De jongen reageerde boos en zei: "Ik ben toevallig een Chamar."

De leraar antwoordde mild:

"Je ziet er niet uit als een Chamar door uiterlijk en prestaties."

De jongen beantwoord:

"Weerspiegelt een Chamar een aantal speciale kenmerken, zoals de hoorn van een buffel?" De jongen werd uiteindelijk gedegradeerd.
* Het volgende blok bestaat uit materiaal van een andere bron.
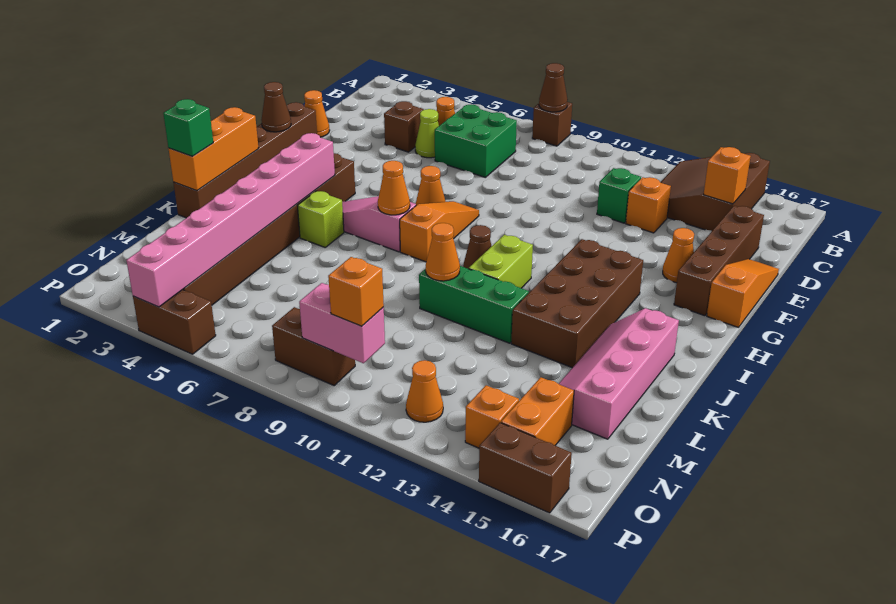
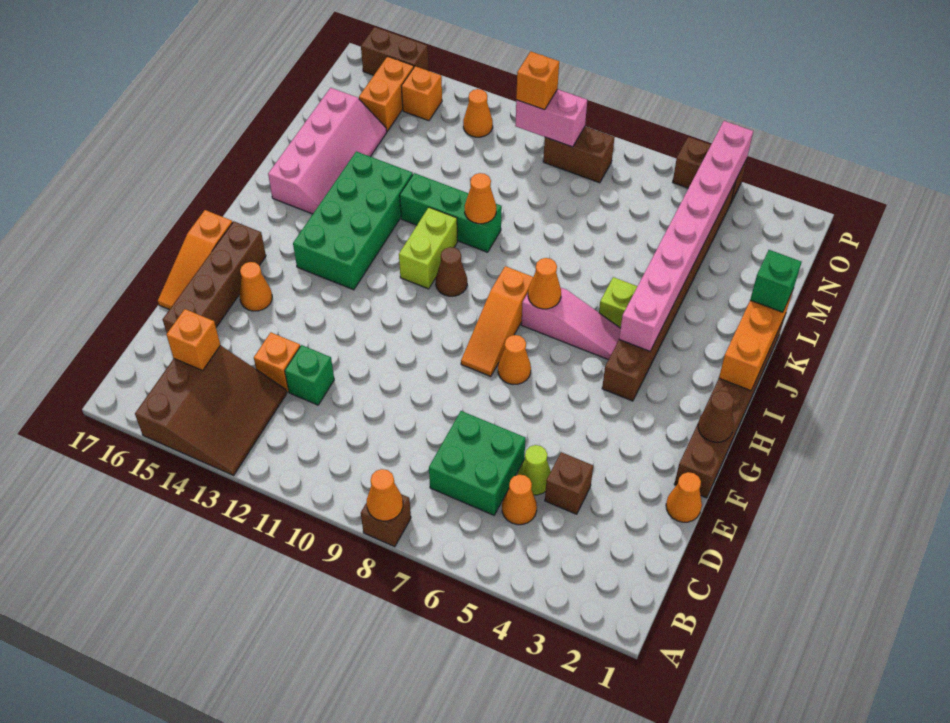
brown 1x1 cone [539,63,568,112] -> orange 1x1 cone [367,469,403,521]
brown 2x4 brick [511,239,643,368] -> green 2x4 brick [293,151,413,290]

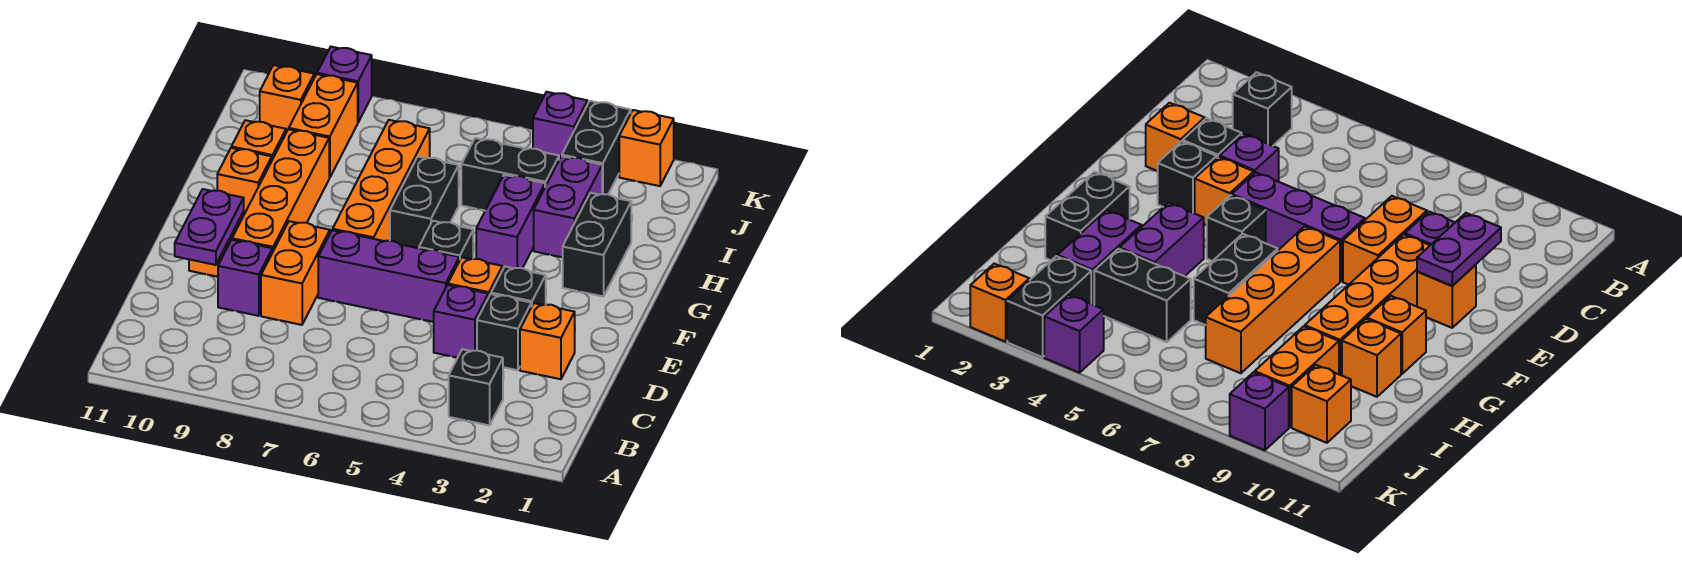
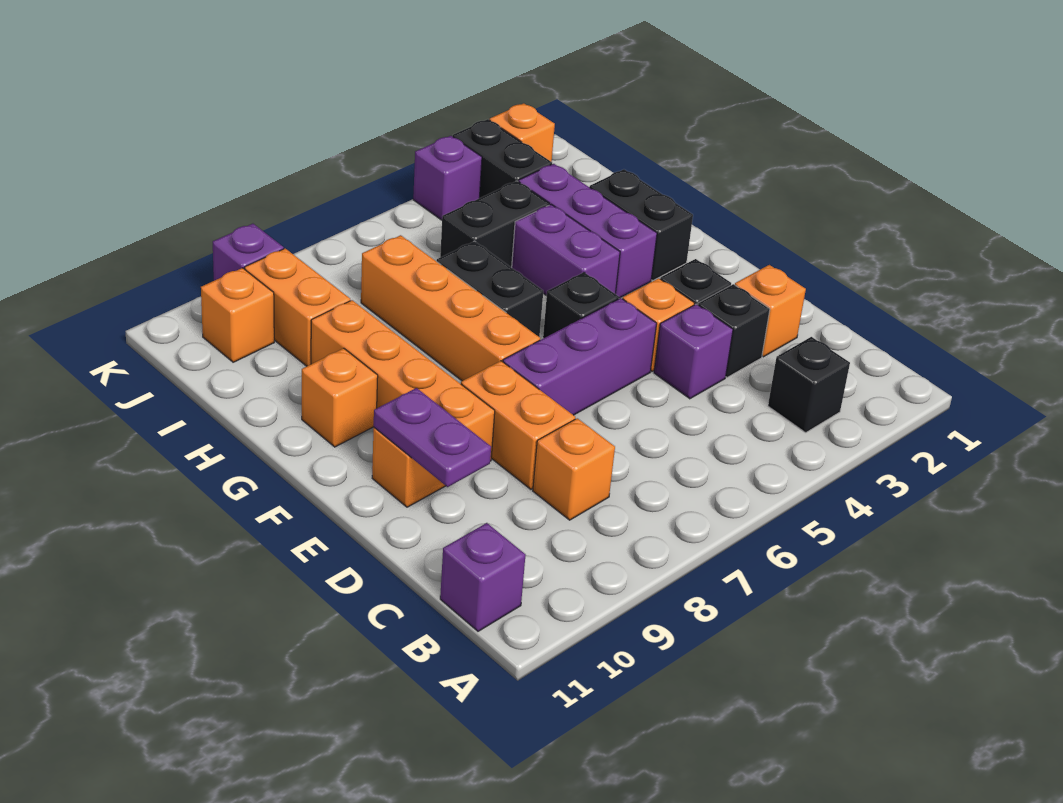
purple 1x1 brick [218,240,273,316] -> purple 1x1 brick moved to [440,523,525,631]
purple 1x2 brick [534,156,602,257] -> purple 1x3 brick [519,164,657,298]
orange 1x1 brick [231,120,286,160] -> orange 1x1 brick moved to [533,418,615,520]

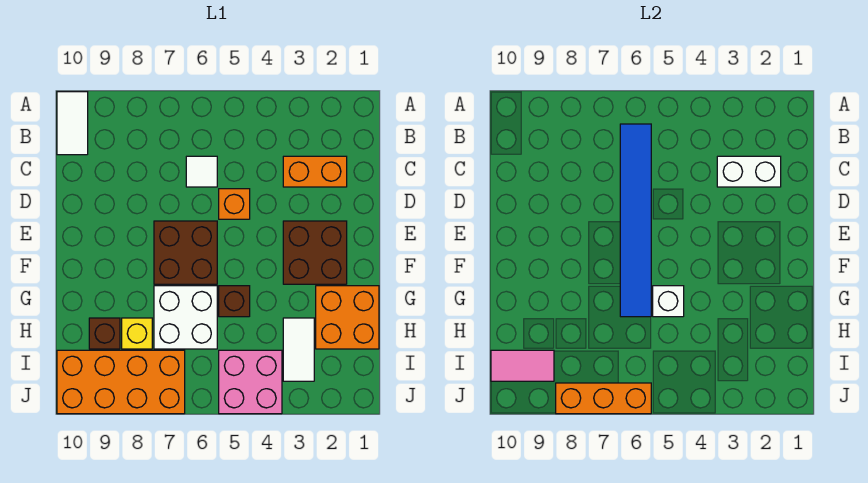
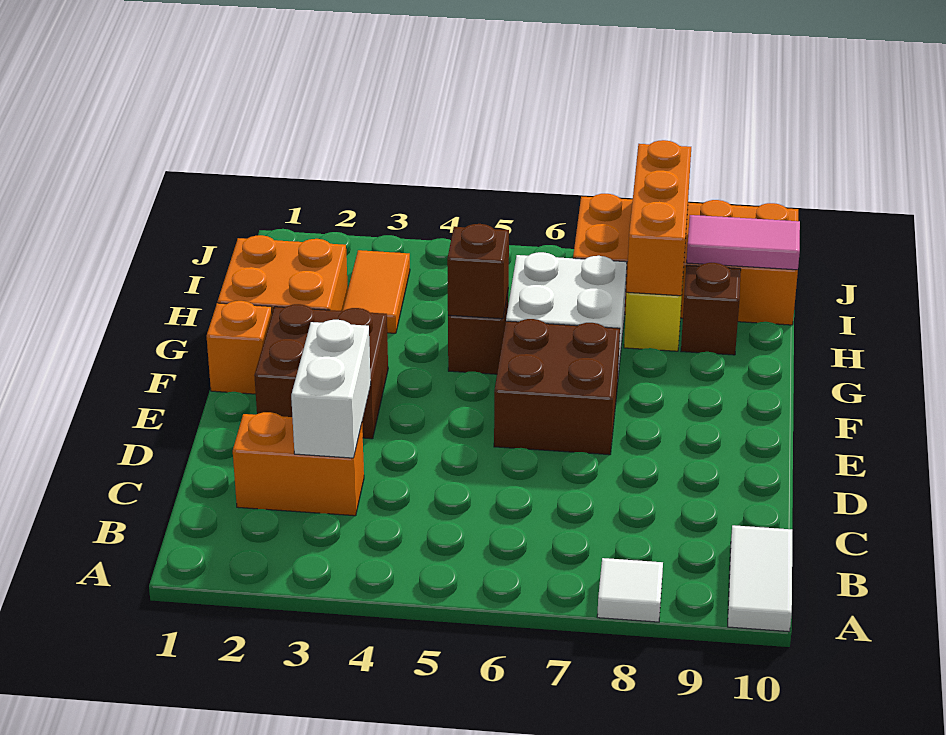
blue 1x6 tile [620,124,651,317] -> none
white 1x2 brick [717,156,781,187] -> white 1x2 brick turned to [291,320,371,458]
white 1x1 tile [186,156,217,187] -> white 1x1 tile moved to [597,558,663,622]
orange 1x1 brick [219,189,250,219] -> orange 1x1 brick moved to [207,301,272,394]
white 1x1 brick [653,286,684,317] -> brown 1x1 brick [447,224,509,319]
white 1x2 tile [283,318,314,381] -> orange 1x2 tile [343,250,410,333]
pink 2x2 brick [219,350,282,414] -> none
orange 1x3 brick [556,383,651,414] -> orange 1x3 brick turned to [627,140,691,296]

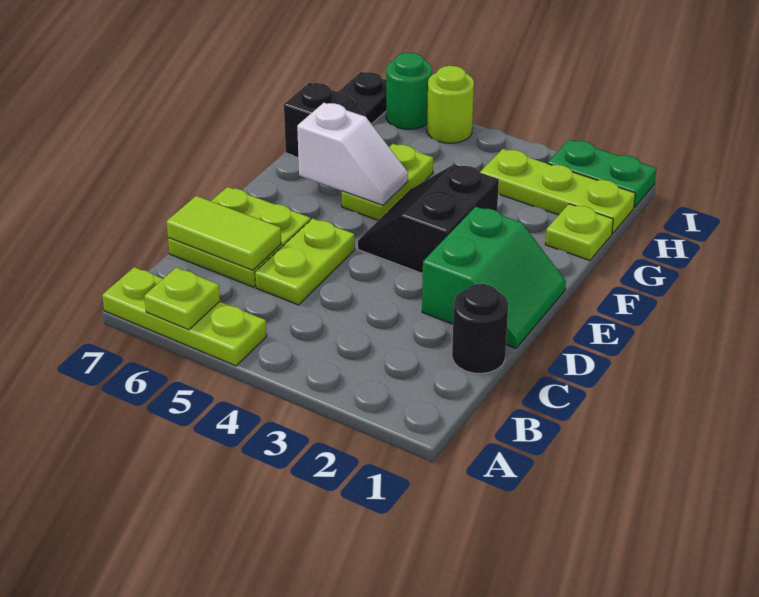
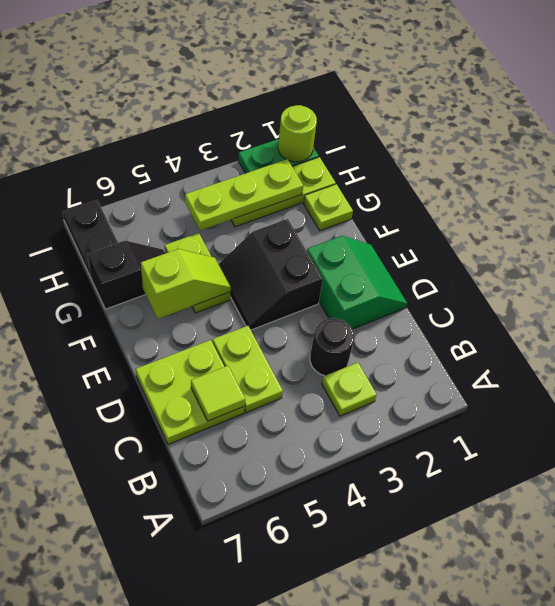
lime 1x3 plate [102,267,267,366] -> lime 1x3 plate moved to [185,159,303,230]
lime 1x1 plate [144,268,220,330] -> lime 1x1 plate moved to [322,362,377,416]
black 1x1 round brick [452,284,508,374] -> black 1x1 round brick moved to [310,318,354,376]
lime 1x2 tile [166,196,281,270] -> lime 1x1 tile [191,366,245,421]
white 1x2 slope [297,103,408,205] -> lime 1x2 slope [141,249,231,319]
lime 1x1 round brick [427,66,474,143] -> lime 1x1 round brick moved to [278,105,317,162]
green 1x1 round brick [386,53,432,129] -> none

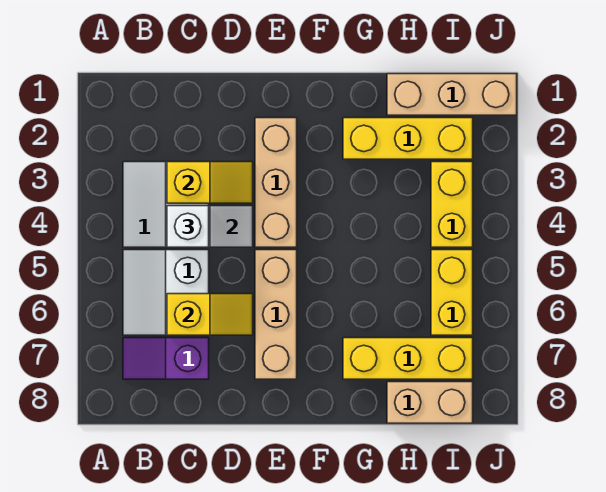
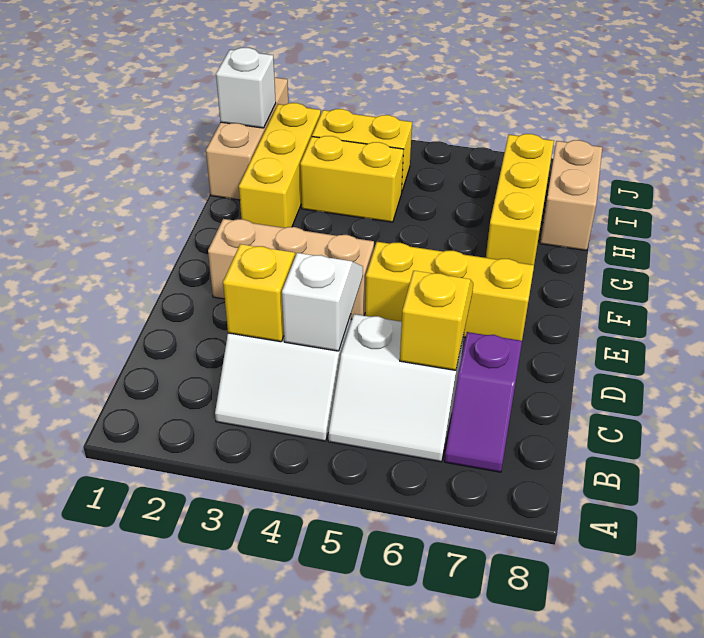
white 1x1 brick [167,206,209,247] -> white 1x1 brick moved to [216,48,276,128]
tan 1x3 brick [255,250,297,379] -> yellow 1x3 brick [365,242,534,341]
yellow 1x2 brick [431,250,473,335] -> yellow 1x2 brick moved to [300,136,403,222]

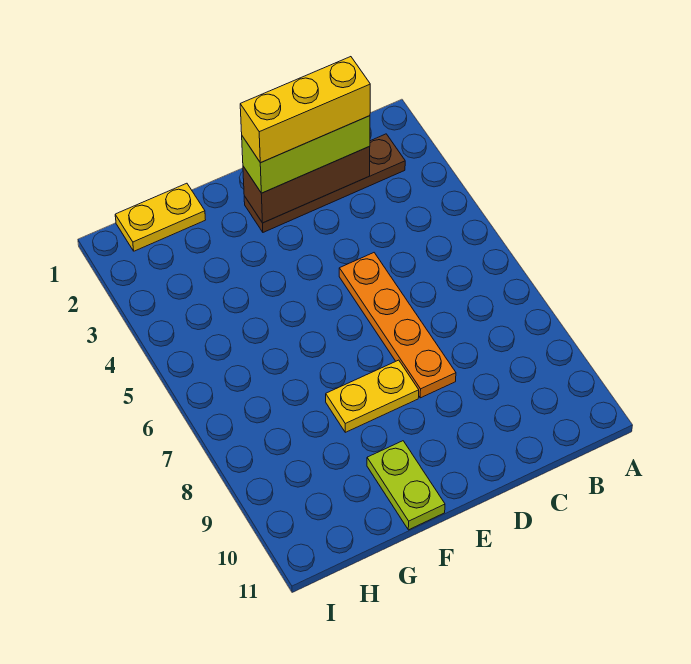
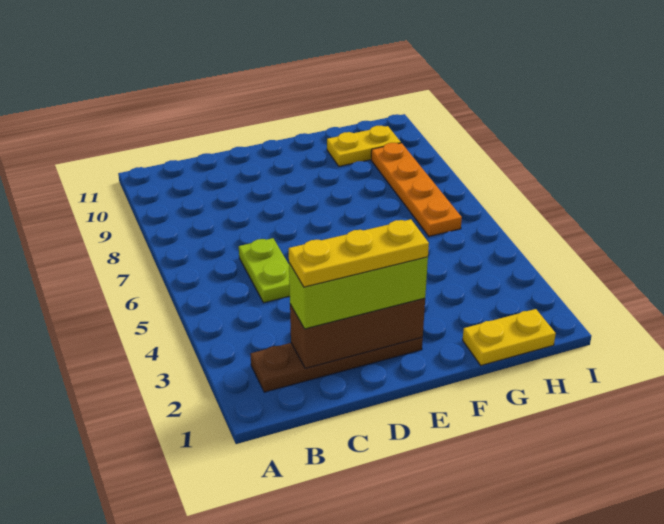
yellow 1x3 brick [240,57,370,163] -> yellow 1x3 plate [289,219,429,287]
orange 1x4 plate [339,253,456,398] -> orange 1x4 plate moved to [371,143,462,236]
yellow 1x2 plate [326,360,419,432] -> yellow 1x2 plate moved to [327,126,401,166]
lime 1x2 plate [367,441,445,530] -> lime 1x2 plate moved to [239,238,290,303]

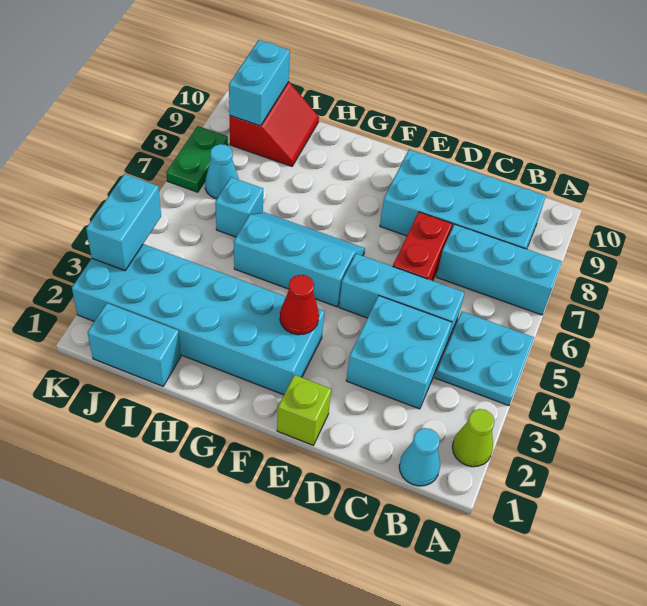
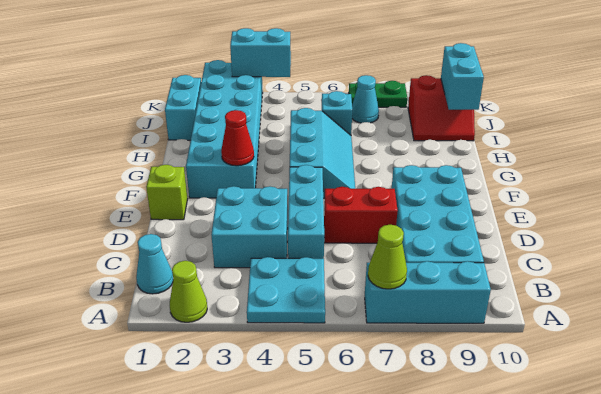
cyan 1x3 brick [437,224,562,315] -> cyan 1x3 brick turned to [365,261,491,323]
none -> lime 1x1 cone [368,225,407,289]
cyan 1x2 brick [229,40,290,126] -> cyan 1x2 brick turned to [441,43,484,110]

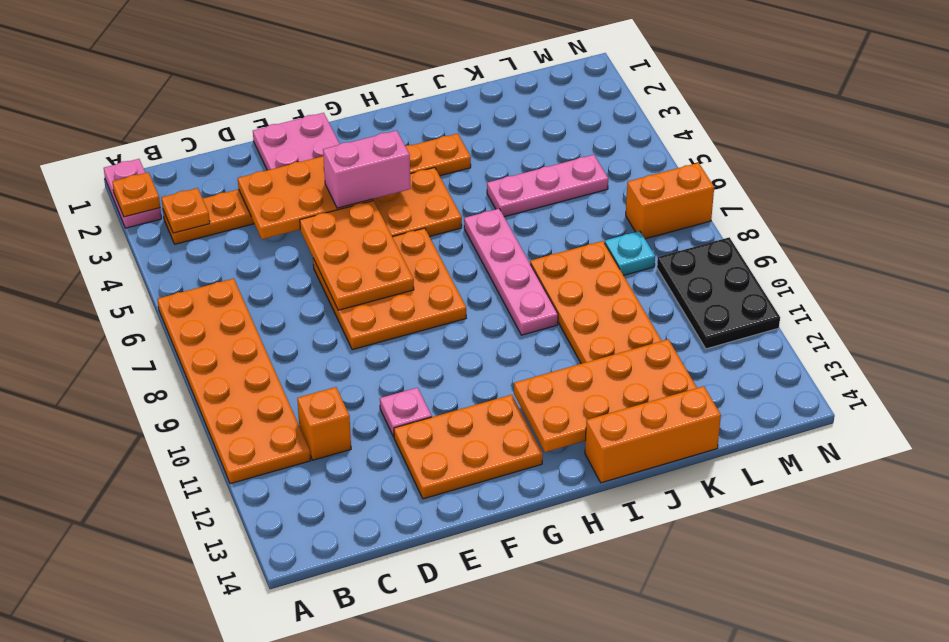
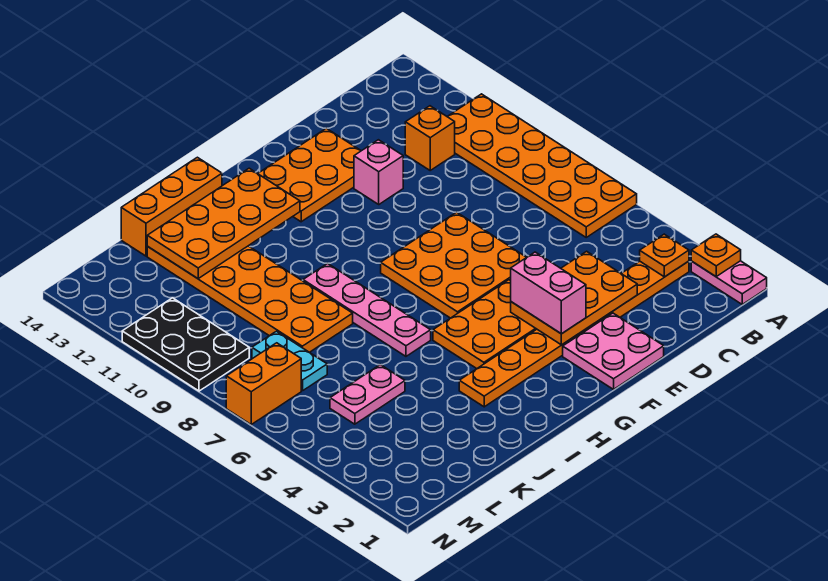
orange 2x3 plate [300,201,414,310] -> none
pink 1x1 plate [380,388,432,437] -> pink 1x1 brick [354,140,403,204]
pink 1x2 brick [323,130,411,208] -> pink 1x2 brick turned to [511,252,586,334]
pink 1x3 plate [487,155,608,217] -> pink 1x2 plate [330,365,405,424]
cyan 1x1 plate [605,231,655,275] -> cyan 1x2 plate [252,331,327,391]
Op dezelfde manier, op een hoger niveau van onderwijs, vooral in een van de colleges, is een evaluatie zo bevooroordeeld dat altijd alleen een persoon uit een hogere kaste bovenaan de lijst met verdiensten.

Zelfs bij andere instellingen voor hoger onderwijs en onderzoek, waaronder die op centrale plaatsen zoals Delhi, waar interne beoordelingen plaatsvinden, spelen factoren als kaste, regio, taal, religie, ideologie en persoonlijke overweging een belangrijke rol, resulterend in subjectieve en vooringenomen beoordeling door de leerkrachten.